── MATERIAL FOR THIS EXERCISE ──

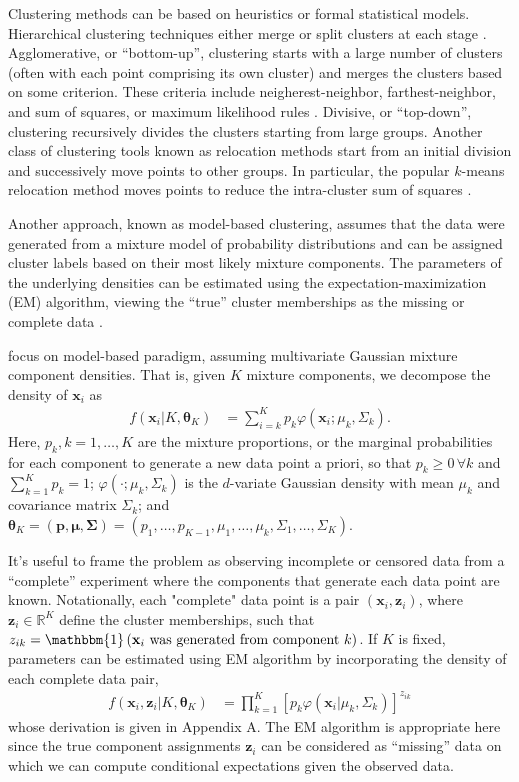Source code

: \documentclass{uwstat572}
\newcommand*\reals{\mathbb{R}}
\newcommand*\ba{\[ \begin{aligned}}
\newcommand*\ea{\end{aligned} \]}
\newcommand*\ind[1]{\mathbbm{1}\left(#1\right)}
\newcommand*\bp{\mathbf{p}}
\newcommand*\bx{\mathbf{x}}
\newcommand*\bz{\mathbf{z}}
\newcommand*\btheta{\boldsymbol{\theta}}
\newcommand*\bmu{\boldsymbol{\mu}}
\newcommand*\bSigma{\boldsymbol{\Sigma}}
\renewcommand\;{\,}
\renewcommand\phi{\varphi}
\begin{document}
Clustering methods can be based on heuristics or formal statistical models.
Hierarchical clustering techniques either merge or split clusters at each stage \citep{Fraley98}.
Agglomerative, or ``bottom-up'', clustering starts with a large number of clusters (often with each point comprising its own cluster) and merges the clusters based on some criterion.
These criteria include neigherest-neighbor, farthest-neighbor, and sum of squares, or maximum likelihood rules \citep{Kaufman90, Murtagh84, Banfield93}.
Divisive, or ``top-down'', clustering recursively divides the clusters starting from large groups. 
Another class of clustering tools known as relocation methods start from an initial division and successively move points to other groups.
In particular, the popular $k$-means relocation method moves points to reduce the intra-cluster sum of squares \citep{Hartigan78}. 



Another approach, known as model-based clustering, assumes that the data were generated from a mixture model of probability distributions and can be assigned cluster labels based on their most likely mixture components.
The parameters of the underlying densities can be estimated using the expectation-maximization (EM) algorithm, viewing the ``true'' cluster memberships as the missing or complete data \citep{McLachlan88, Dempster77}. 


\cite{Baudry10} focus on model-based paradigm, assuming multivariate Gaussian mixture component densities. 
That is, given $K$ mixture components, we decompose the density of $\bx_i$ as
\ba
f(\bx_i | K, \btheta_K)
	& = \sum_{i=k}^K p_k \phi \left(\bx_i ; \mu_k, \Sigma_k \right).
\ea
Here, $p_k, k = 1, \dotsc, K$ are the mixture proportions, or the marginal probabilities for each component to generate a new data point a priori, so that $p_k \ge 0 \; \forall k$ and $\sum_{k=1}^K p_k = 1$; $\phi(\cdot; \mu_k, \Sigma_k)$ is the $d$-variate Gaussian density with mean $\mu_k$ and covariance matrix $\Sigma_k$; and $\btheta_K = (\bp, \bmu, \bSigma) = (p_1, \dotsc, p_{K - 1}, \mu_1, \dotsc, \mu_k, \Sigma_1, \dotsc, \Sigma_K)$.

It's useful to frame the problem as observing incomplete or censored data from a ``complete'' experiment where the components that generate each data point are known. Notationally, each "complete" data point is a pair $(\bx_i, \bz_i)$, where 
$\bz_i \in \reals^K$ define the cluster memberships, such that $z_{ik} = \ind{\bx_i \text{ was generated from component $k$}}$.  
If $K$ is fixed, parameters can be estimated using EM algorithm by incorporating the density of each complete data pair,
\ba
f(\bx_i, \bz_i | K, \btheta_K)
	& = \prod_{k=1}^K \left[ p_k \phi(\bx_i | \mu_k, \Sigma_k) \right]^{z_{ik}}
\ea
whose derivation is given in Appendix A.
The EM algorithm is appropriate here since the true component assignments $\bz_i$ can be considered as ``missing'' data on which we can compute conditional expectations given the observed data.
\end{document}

───

When you copy the entries above, reproduce each line exactly and leave out any pictures.

#### RESULT FOR THIS EXERCISE
Source code

: \documentclass{uwstat572}
\newcommand*\reals{\mathbb{R}}
\newcommand*\ba{\[ \begin{aligned}}
\newcommand*\ea{\end{aligned} \]}
\newcommand*\ind[1]{\mathbbm{1}\left(#1\right)}
\newcommand*\bp{\mathbf{p}}
\newcommand*\bx{\mathbf{x}}
\newcommand*\bz{\mathbf{z}}
\newcommand*\btheta{\boldsymbol{\theta}}
\newcommand*\bmu{\boldsymbol{\mu}}
\newcommand*\bSigma{\boldsymbol{\Sigma}}
\renewcommand\;{\,}
\renewcommand\phi{\varphi}
\begin{document}
Clustering methods can be based on heuristics or formal statistical models.
Hierarchical clustering techniques either merge or split clusters at each stage \citep{Fraley98}.
Agglomerative, or ``bottom-up'', clustering starts with a large number of clusters (often with each point comprising its own cluster) and merges the clusters based on some criterion.
These criteria include neigherest-neighbor, farthest-neighbor, and sum of squares, or maximum likelihood rules \citep{Kaufman90, Murtagh84, Banfield93}.
Divisive, or ``top-down'', clustering recursively divides the clusters starting from large groups. 
Another class of clustering tools known as relocation methods start from an initial division and successively move points to other groups.
In particular, the popular $k$-means relocation method moves points to reduce the intra-cluster sum of squares \citep{Hartigan78}. 



Another approach, known as model-based clustering, assumes that the data were generated from a mixture model of probability distributions and can be assigned cluster labels based on their most likely mixture components.
The parameters of the underlying densities can be estimated using the expectation-maximization (EM) algorithm, viewing the ``true'' cluster memberships as the missing or complete data \citep{McLachlan88, Dempster77}. 


\cite{Baudry10} focus on model-based paradigm, assuming multivariate Gaussian mixture component densities. 
That is, given $K$ mixture components, we decompose the density of $\bx_i$ as
\ba
f(\bx_i | K, \btheta_K)
	& = \sum_{i=k}^K p_k \phi \left(\bx_i ; \mu_k, \Sigma_k \right).
\ea
Here, $p_k, k = 1, \dotsc, K$ are the mixture proportions, or the marginal probabilities for each component to generate a new data point a priori, so that $p_k \ge 0 \; \forall k$ and $\sum_{k=1}^K p_k = 1$; $\phi(\cdot; \mu_k, \Sigma_k)$ is the $d$-variate Gaussian density with mean $\mu_k$ and covariance matrix $\Sigma_k$; and $\btheta_K = (\bp, \bmu, \bSigma) = (p_1, \dotsc, p_{K - 1}, \mu_1, \dotsc, \mu_k, \Sigma_1, \dotsc, \Sigma_K)$.

It's useful to frame the problem as observing incomplete or censored data from a ``complete'' experiment where the components that generate each data point are known. Notationally, each "complete" data point is a pair $(\bx_i, \bz_i)$, where 
$\bz_i \in \reals^K$ define the cluster memberships, such that $z_{ik} = \ind{\bx_i \text{ was generated from component $k$}}$.  
If $K$ is fixed, parameters can be estimated using EM algorithm by incorporating the density of each complete data pair,
\ba
f(\bx_i, \bz_i | K, \btheta_K)
	& = \prod_{k=1}^K \left[ p_k \phi(\bx_i | \mu_k, \Sigma_k) \right]^{z_{ik}}
\ea
whose derivation is given in Appendix A.
The EM algorithm is appropriate here since the true component assignments $\bz_i$ can be considered as ``missing'' data on which we can compute conditional expectations given the observed data.
\end{document}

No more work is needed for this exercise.